__EXERCISE OBJECTIVE__:
Could you count the lines in the entries beneath that hold the word "jūsu"? Respond with the number alone.

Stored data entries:
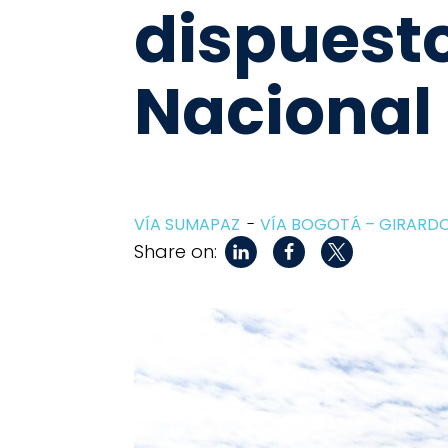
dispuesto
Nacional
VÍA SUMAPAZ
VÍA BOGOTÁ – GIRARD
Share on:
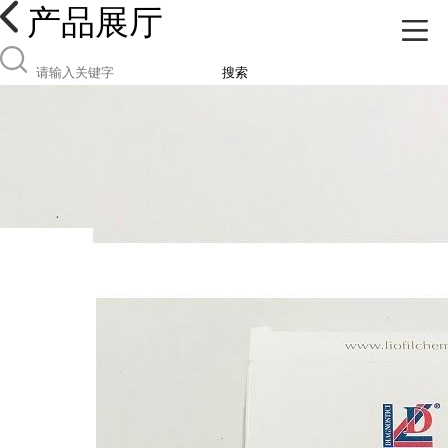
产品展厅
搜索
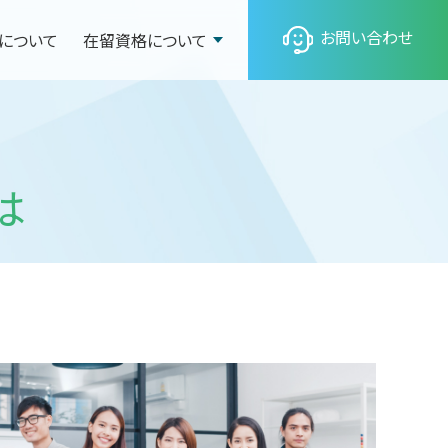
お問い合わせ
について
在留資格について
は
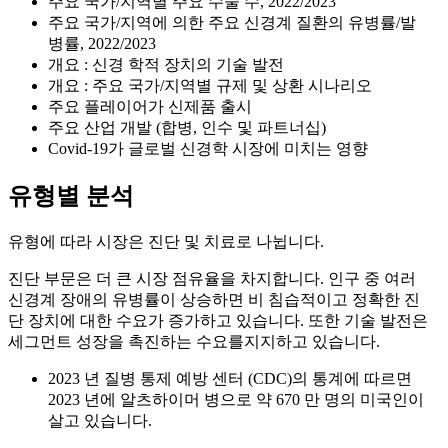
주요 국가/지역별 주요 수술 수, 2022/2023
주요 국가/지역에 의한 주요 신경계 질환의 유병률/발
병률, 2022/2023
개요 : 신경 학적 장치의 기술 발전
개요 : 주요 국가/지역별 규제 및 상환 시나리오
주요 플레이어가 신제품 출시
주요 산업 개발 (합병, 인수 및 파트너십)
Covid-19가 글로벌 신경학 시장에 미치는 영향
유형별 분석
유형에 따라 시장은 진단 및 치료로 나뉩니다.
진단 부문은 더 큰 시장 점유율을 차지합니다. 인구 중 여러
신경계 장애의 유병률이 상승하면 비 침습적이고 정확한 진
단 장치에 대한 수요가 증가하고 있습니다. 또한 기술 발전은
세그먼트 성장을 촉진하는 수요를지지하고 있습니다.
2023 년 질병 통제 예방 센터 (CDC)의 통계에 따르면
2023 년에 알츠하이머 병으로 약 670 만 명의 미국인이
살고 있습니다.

--

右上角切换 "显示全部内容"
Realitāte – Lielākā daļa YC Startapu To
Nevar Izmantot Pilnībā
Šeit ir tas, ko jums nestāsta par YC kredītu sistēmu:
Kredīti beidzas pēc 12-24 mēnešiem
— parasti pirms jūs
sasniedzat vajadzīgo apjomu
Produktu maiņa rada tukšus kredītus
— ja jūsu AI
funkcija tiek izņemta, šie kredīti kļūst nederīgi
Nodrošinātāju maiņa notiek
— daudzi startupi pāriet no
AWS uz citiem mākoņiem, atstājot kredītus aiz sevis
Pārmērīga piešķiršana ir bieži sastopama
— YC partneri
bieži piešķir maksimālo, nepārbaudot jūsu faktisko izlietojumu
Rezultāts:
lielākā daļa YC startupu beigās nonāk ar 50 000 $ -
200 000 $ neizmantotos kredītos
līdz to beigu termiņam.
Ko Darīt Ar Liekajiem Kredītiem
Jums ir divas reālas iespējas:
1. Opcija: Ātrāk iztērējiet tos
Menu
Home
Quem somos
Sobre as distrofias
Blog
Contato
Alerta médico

...

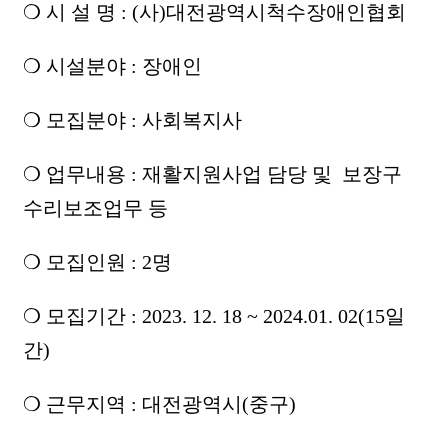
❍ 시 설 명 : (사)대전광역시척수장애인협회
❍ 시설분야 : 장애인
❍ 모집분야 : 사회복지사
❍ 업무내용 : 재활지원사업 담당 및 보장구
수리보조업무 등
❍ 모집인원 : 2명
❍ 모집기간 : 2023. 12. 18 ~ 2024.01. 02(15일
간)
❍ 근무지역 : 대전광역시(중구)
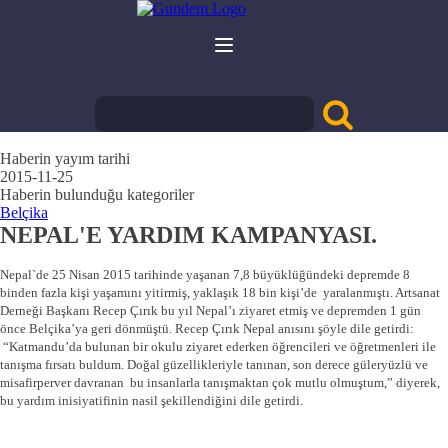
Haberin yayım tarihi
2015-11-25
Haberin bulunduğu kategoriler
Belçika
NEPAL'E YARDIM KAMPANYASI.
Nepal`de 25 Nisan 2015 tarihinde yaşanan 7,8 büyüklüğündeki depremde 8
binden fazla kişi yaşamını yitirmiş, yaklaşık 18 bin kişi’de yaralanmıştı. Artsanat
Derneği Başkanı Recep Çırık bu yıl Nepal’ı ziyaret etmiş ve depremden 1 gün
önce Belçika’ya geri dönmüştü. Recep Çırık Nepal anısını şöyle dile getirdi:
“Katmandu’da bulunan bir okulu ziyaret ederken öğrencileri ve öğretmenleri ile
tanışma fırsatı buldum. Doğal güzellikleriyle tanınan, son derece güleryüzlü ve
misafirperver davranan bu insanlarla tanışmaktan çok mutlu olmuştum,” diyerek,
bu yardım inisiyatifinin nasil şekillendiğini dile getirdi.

__OUTPUT OF THE TASK__:
2